About Universal Life Insurance

Universal life insurance is a less rigid version of whole life insurance. A universal policy allows the holder to adjust his or her premium payments and death benefit over the life of the policy. The cash value portion of a universal life insurance policy will also reflect any increase or decrease in premiums payments.

Below are points to remember about univeral life:

  • Choose a company that gives fair treatment of old policies relative to the current pricing on newer policies.
  • A universal policy allows the holder to adjust his or her premium payments and death benefit over the life of the policy.

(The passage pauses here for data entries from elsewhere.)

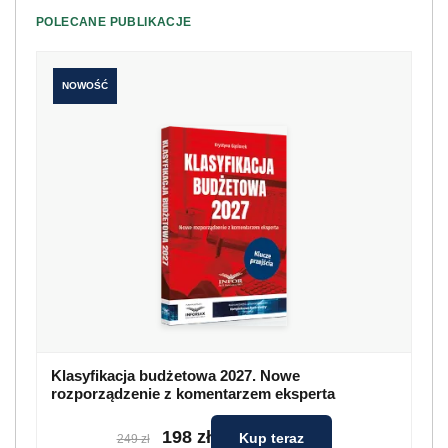
POLECANE PUBLIKACJE
NOWOŚĆ
Klasyfikacja budżetowa 2027. Nowe
rozporządzenie z komentarzem eksperta
198 zł
Kup teraz
249 zł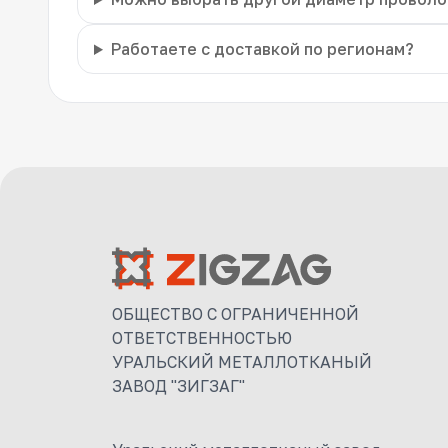
Работаете с доставкой по регионам?
ОБЩЕСТВО С ОГРАНИЧЕННОЙ
ОТВЕТСТВЕННОСТЬЮ
УРАЛЬСКИЙ МЕТАЛЛОТКАНЫЙ
ЗАВОД "ЗИГЗАГ"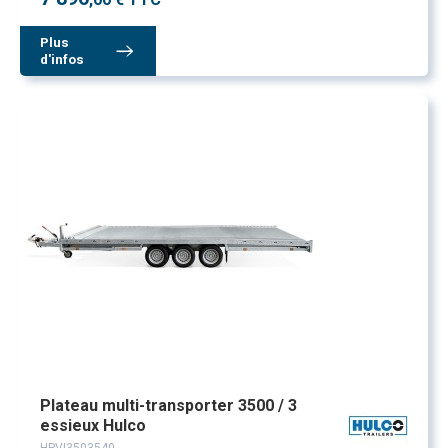
Plus
d'infos
Plateau multi-transporter 3500 / 3
essieux Hulco
HPVI3503540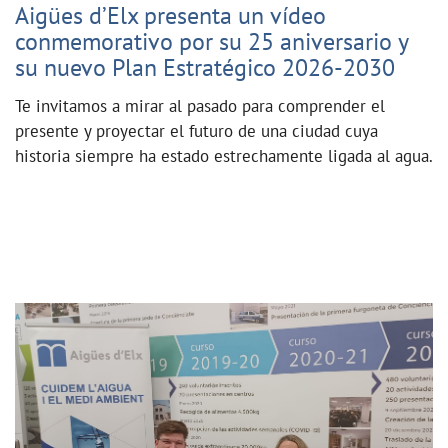
Aigües d’Elx presenta un vídeo
conmemorativo por su 25 aniversario y
su nuevo Plan Estratégico 2026-2030
Te invitamos a mirar al pasado para comprender el
presente y proyectar el futuro de una ciudad cuya
historia siempre ha estado estrechamente ligada al agua.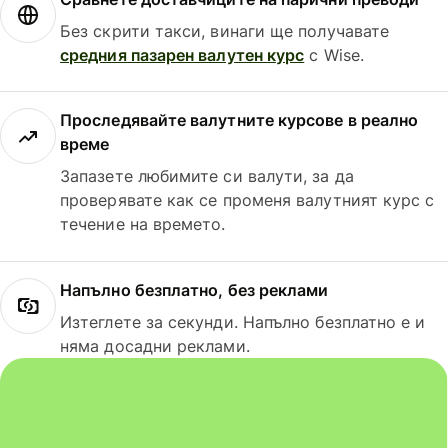
Без скрити такси, винаги ще получавате
средния пазарен валутен курс
с Wise.
Проследявайте валутните курсове в реално
време
Запазете любимите си валути, за да
проверявате как се променя валутният курс с
течение на времето.
Напълно безплатно, без реклами
Изтеглете за секунди. Напълно безплатно е и
няма досадни реклами.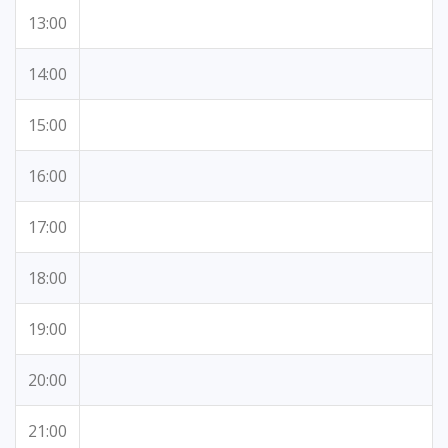
13:00
14:00
15:00
16:00
17:00
18:00
19:00
20:00
21:00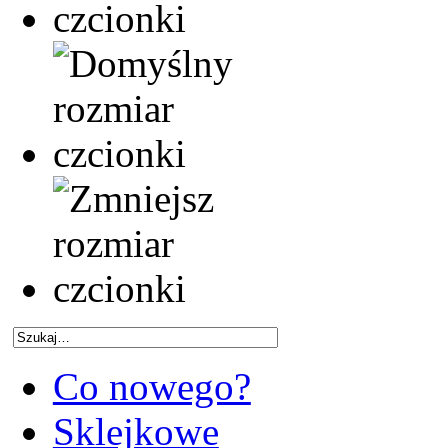
Co nowego?
Sklejkowe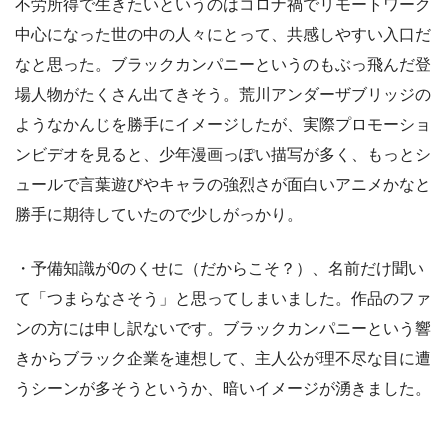
不労所得で生きたいというのはコロナ禍でリモートワーク
中心になった世の中の人々にとって、共感しやすい入口だ
なと思った。ブラックカンパニーというのもぶっ飛んだ登
場人物がたくさん出てきそう。荒川アンダーザブリッジの
ようなかんじを勝手にイメージしたが、実際プロモーショ
ンビデオを見ると、少年漫画っぽい描写が多く、もっとシ
ュールで言葉遊びやキャラの強烈さが面白いアニメかなと
勝手に期待していたので少しがっかり。
・予備知識が0のくせに（だからこそ？）、名前だけ聞い
て「つまらなさそう」と思ってしまいました。作品のファ
ンの方には申し訳ないです。ブラックカンパニーという響
きからブラック企業を連想して、主人公が理不尽な目に遭
うシーンが多そうというか、暗いイメージが湧きました。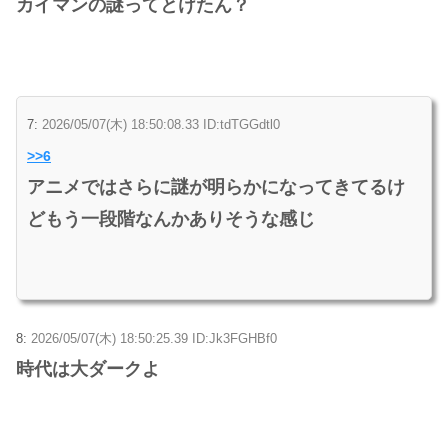
カイマンの謎ってとけたん？
7:
2026/05/07(木) 18:50:08.33 ID:tdTGGdtl0
>>6
アニメではさらに謎が明らかになってきてるけ
どもう一段階なんかありそうな感じ
8:
2026/05/07(木) 18:50:25.39 ID:Jk3FGHBf0
時代は大ダークよ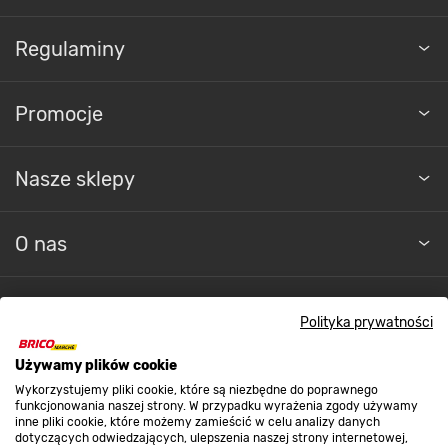
Regulaminy
Promocje
Nasze sklepy
O nas
Kontakt do sklepu
Polityka prywatności
Używamy plików cookie
Strefa biznesu
Wykorzystujemy pliki cookie, które są niezbędne do poprawnego
funkcjonowania naszej strony. W przypadku wyrażenia zgody używamy
inne pliki cookie, które możemy zamieścić w celu analizy danych
dotyczących odwiedzających, ulepszenia naszej strony internetowej,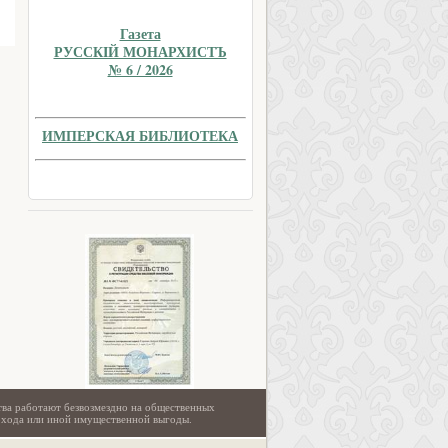
Газета
РУССКIЙ МОНАРХИСТЪ
№ 6 / 2026
ИМПЕРСКАЯ БИБЛИОТЕКА
тва работают безвозмездно на общественных
охода или иной имущественной выгоды.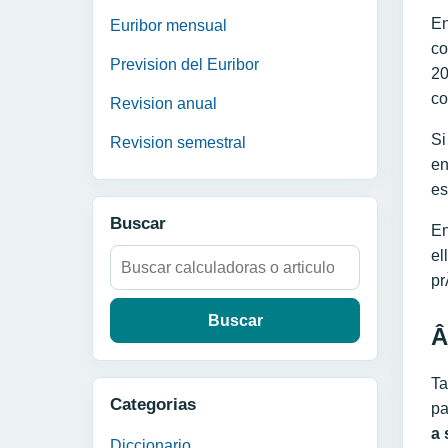
En
Euribor mensual
co
Prevision del Euribor
20
co
Revision anual
Si
Revision semestral
en
es
Buscar
En
el
Buscar:
pr
Â
Ta
Categorias
pa
a 
Diccionario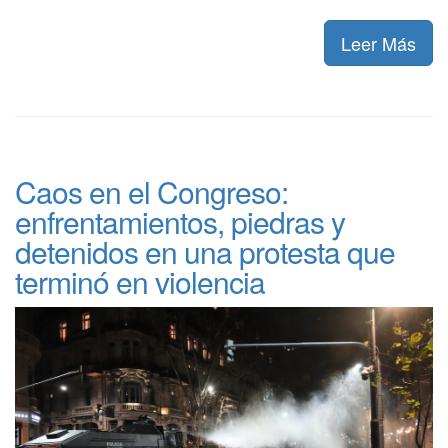
Leer Más
Caos en el Congreso:
enfrentamientos, piedras y
detenidos en una protesta que
terminó en violencia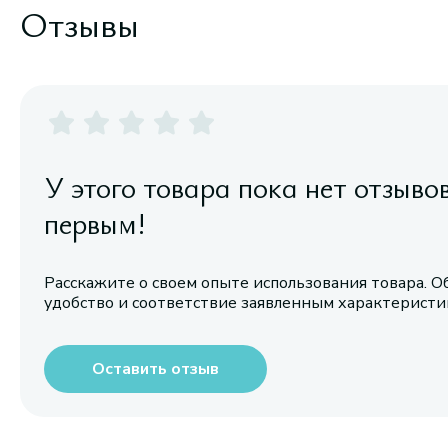
Отзывы
У этого товара пока нет отзыво
первым!
Расскажите о своем опыте использования товара. О
удобство и соответствие заявленным характерист
Оставить отзыв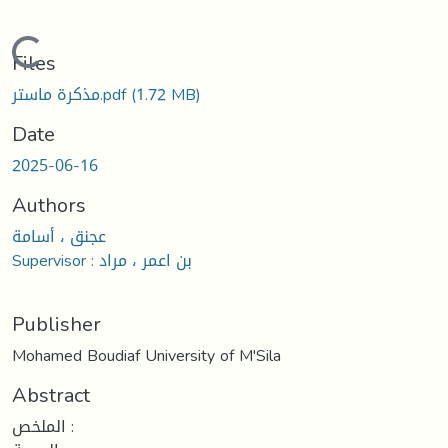
ding...
Files
(1.72 MB)
مذكرة ماستر.pdf
Date
2025-06-16
Authors
عجنق ، أسامة
Supervisor : بن اعمر ، مراد
Publisher
Mohamed Boudiaf University of M'Sila
Abstract
الملخص :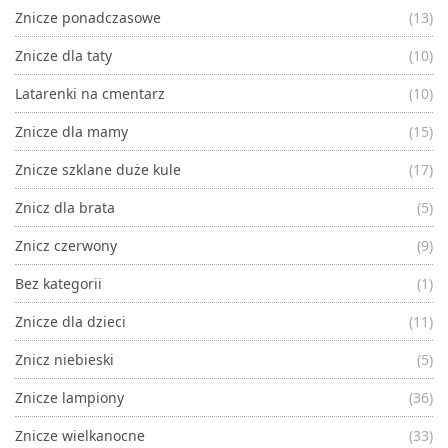
Znicze ponadczasowe
(13)
Znicze dla taty
(10)
Latarenki na cmentarz
(10)
Znicze dla mamy
(15)
Znicze szklane duże kule
(17)
Znicz dla brata
(5)
Znicz czerwony
(9)
Bez kategorii
(1)
Znicze dla dzieci
(11)
Znicz niebieski
(5)
Znicze lampiony
(36)
Znicze wielkanocne
(33)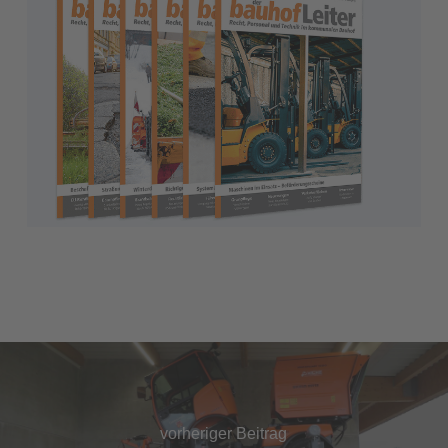
vorheriger Beitrag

The cash value portion of a universal life insurance policy will also reflect any increase or decrease in premiums payments.
  • Monthly premiums must sustain a basic benefit amount and cover the cost of the policy's monthly maintenance by the insurer.
  • Universal life insurance policies are tied to shorter-term interest rates so their rate of return can be significantly higher or lower when interest rates are falling.
  • Increasing the face amount may require an additional medical examination.
  • Universal life insurance allows you to vary the amount of coverage (i.e. future mortgage, college education or children), so you don't have to keep switching policies.
  • Monthly premiums must sustain a basic benefit amount and cover the cost of the policy's monthly maintenance by the insurer.
  • Cash value yields and your premiums will fluctuate with the changing economy and interest rates
  • Universal life insurance earns interest at the current money market rate.
  • Insurers make no minimum guarantees concerning your "cash value" savings on such a policy.
  • If the interest rates drop, it is likely you will have to pay more in premiums to maintain the policy. On average, the cash value of a universal life insurance policy can grow faster and larger than the cash value savings of a whole life insurance policy.